13 November 2018

Continuous Integration in an SFDX: experience report

I recently added Continuous Integration (CI) for the Graphvizforce-Lightning project. I thought I’d share what I learned in case it can help you if you decide to use SFDX and CI.

You can see the various parts:

I selected CircleCI for this project because it’s free for open source (OSS) projects and because Circle v2 uses Docker containers. I prefer Docker for CI because I can run all the steps on my local machine in an exact replica of the cloud CI environment.

My favourite Docker CI engine is Bitbucket Pipelines but, since it’s not free for open source, I chose CircleCI for this project.

Watch out for these items

Authentication: in SFDX CI, the only auth step is to the Dev Hub org. In this project, we use the sfdxurl flow, using a file created dynamically from a CI environment variable. Since CircleCI protects these values, this should be secure. There is another flow which is more secure and more complex to setup, that’s the JWT Flow which you may want to use if your hub is your production org. I’d suggest starting with sfdxurl for the initial implementation because it’s much easier to setup and, depending on your CI server, secure. There are a few blog posts on the interwebs describing how to setup the JWT flow.

DE Scratch org limits: if you are also doing OSS, then there are quite strict limits on using a free/Developer edition as the SFDX Hub org. The limits on production orgs are much higher but you should think about this in the context of the volume of commits/pushes in your environment.

Docker OS: I used Ubuntu as the base OS for this project because I copied it from the Lightning Testing Service (LTS) example. It makes quite a large image but I believe that an Alpine based image would also work if you want a smaller Docker image.

Docker and Chrome Headless: the debian Chrome install installs the latest Chrome version. If you build a new Docker image, it is essential that you use the latest Chrome driver to make this work in a headless environment. You can find the latest versions listed here. This took me quite a while to figure out.

LTS rollbacks: when running Apex tests, there is an automatic rollback of any changes made to the database. This is not true for LTS tests. Because we create a scratch org just for the CI run and then throw it away, this doesn’t really matter. Scratch orgs FTW! This shows why your dev/test orgs should be "Cattle not Pets"

Always CI Steps: in the same way as a try/finally code block ensures some steps are always run, CircleCI has an always feature which you can use to clean up the scratch org. Adding || true after the command will always return a zero exit code to ensure the CI run passes, even if the scratch org was never created. CircleCI has another way of ensuring a zero exit code which is probably better but the technique I’m using will work in any CI service/bash shell.

Learnings

How many tests: using the junit reporting for all tests is really useful. It means you have a nice summary for each test run of how many tests were invoked and which is the slowest. This will be very useful for speeding up CI and this will, in turn, speed up all developers. That’s a valuable feedback loop and one of the many unspoken benefits of CI.

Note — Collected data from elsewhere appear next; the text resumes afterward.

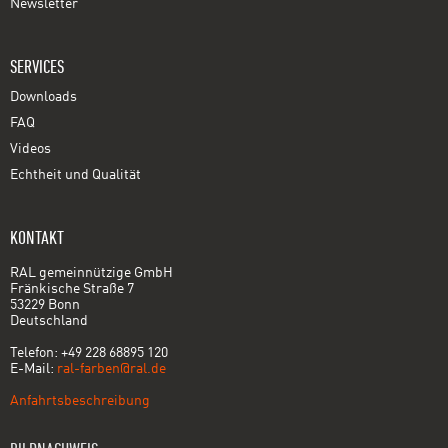
Newsletter
SERVICES
Downloads
FAQ
Videos
Echtheit und Qualität
KONTAKT
RAL gemeinnützige GmbH
Fränkische Straße 7
53229 Bonn
Deutschland
Telefon: +49 228 68895 120
E-Mail:
ral-farben@ral.de
Anfahrtsbeschreibung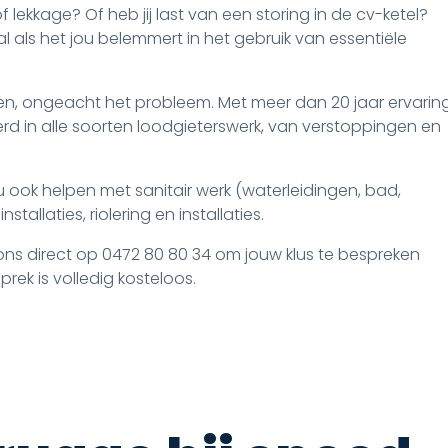
 lekkage? Of heb jij last van een storing in de cv-ketel?
ral als het jou belemmert in het gebruik van essentiële
pen, ongeacht het probleem. Met meer dan 20 jaar ervarin
seerd in alle soorten loodgieterswerk, van verstoppingen en
ook helpen met sanitair werk (waterleidingen, bad,
tallaties, riolering en installaties.
ons direct op 0472 80 80 34 om jouw klus te bespreken
rek is volledig kosteloos.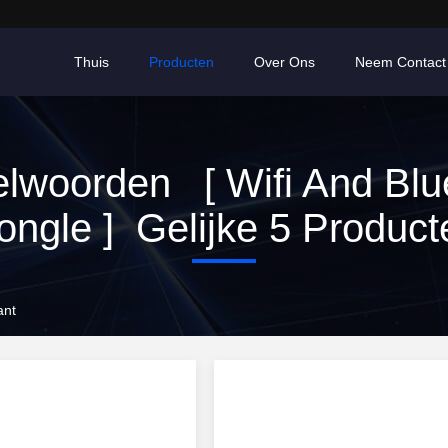
Thuis
Producten
Over Ons
Neem Contact
elwoorden [ Wifi And Blu
ongle ] Gelijke 5 Product
ant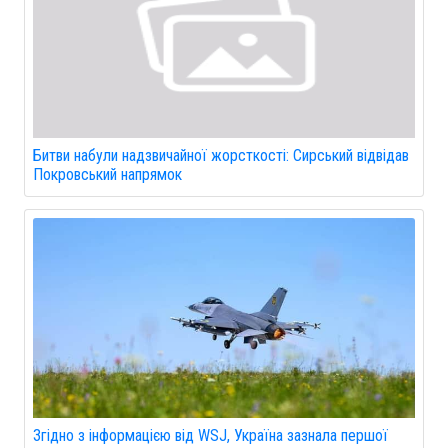
Битви набули надзвичайної жорсткості: Сирський відвідав
Покровський напрямок
Згідно з інформацією від WSJ, Україна зазнала першої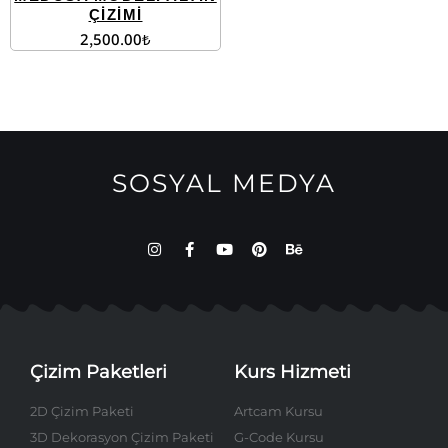
ÇİZİMİ
2,500.00
₺
SOSYAL MEDYA
Çizim Paketleri
Kurs Hizmeti
2D Çizim Paketi
Artcam Kursu
3D Dekorasyon Çizim Paketi
G-Code Kursu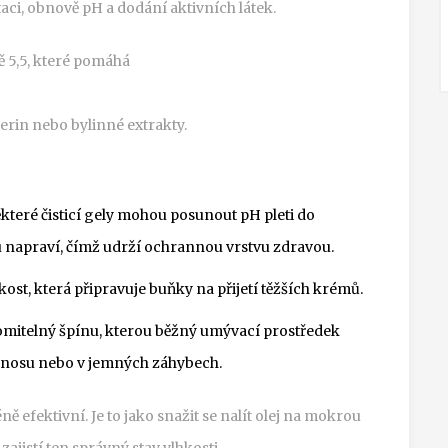
aci, obnově pH a dodání aktivních látek.
ě 5,5, které pomáhá
cerin nebo bylinné extrakty.
které čisticí gely mohou posunout pH pleti do
napraví, čímž udrží ochrannou vrstvu zdravou.
st, která připravuje buňky na přijetí těžších krémů.
mitelný špínu, kterou běžný umývací prostředek
h nosu nebo v jemných záhybech.
 efektivní. Je to jako snažit se nalít olej na mokrou
jistí ten správný stav vlhkosti.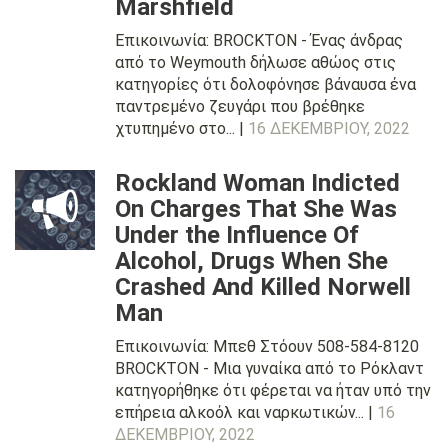
Marshfield
Επικοινωνία: BROCKTON - Ένας άνδρας
από το Weymouth δήλωσε αθώος στις
κατηγορίες ότι δολοφόνησε βάναυσα ένα
παντρεμένο ζευγάρι που βρέθηκε
χτυπημένο στο... |
16 ΔΕΚΕΜΒΡΊΟΥ, 2022
Rockland Woman Indicted
On Charges That She Was
Under the Influence Of
Alcohol, Drugs When She
Crashed And Killed Norwell
Man
Επικοινωνία: Μπεθ Στόουν 508-584-8120
BROCKTON - Μια γυναίκα από το Ρόκλαντ
κατηγορήθηκε ότι φέρεται να ήταν υπό την
επήρεια αλκοόλ και ναρκωτικών... |
16
ΔΕΚΕΜΒΡΊΟΥ, 2022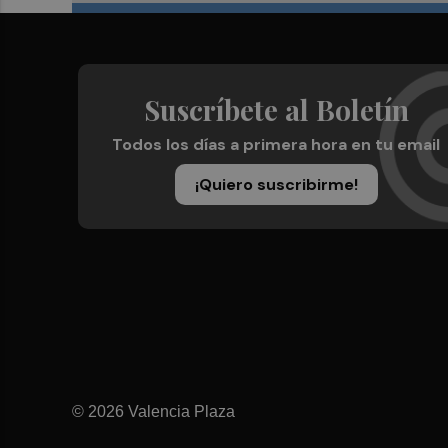
Suscríbete al Boletín
Todos los días a primera hora en tu email
¡Quiero suscribirme!
© 2026 Valencia Plaza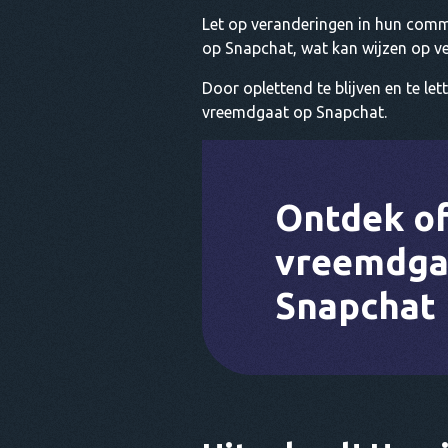
Let op veranderingen in hun commu
op Snapchat, wat kan wijzen op v
Door oplettend te blijven en te le
vreemdgaat op Snapchat.
Ontdek o
vreemdga
Snapchat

Apex test waits: using the junit reporting means you need to configure an explicit wait time for the Apex tests. This is not ideal because it will eventually be too short so requires manual maintenance. Hopefully the SFDX Apex plugin will improve on this in future so it doesn’t require a hardcoded wait.

Unreliable nodejs tests: some of the nodejs tests in this project write out .soql files as a side-effect of running a test. This intermittently fails and this reduces the value of the tests. I’ll keep looking for a solution on this one.

Nodejs versions: I have Nodejs v9 running on my laptop but the Docker image installs the latest v11. This broke some calls to the fs lib functions. It was an easy fix but it’s worth watching out for version mismatches for tests which you also run locally.

Summary

I hope this helps and gives you the confidence to start using CI as soon as possible. There are many benefits for developers, testers and general stability that come from CI and automation.

Most people won’t get to full Continuous Delivery (CD) but CI is much less work and provides instant value.

p.s. If you are curious about why we are using nodejs in a Lightning Component, I’ll blog about that soon.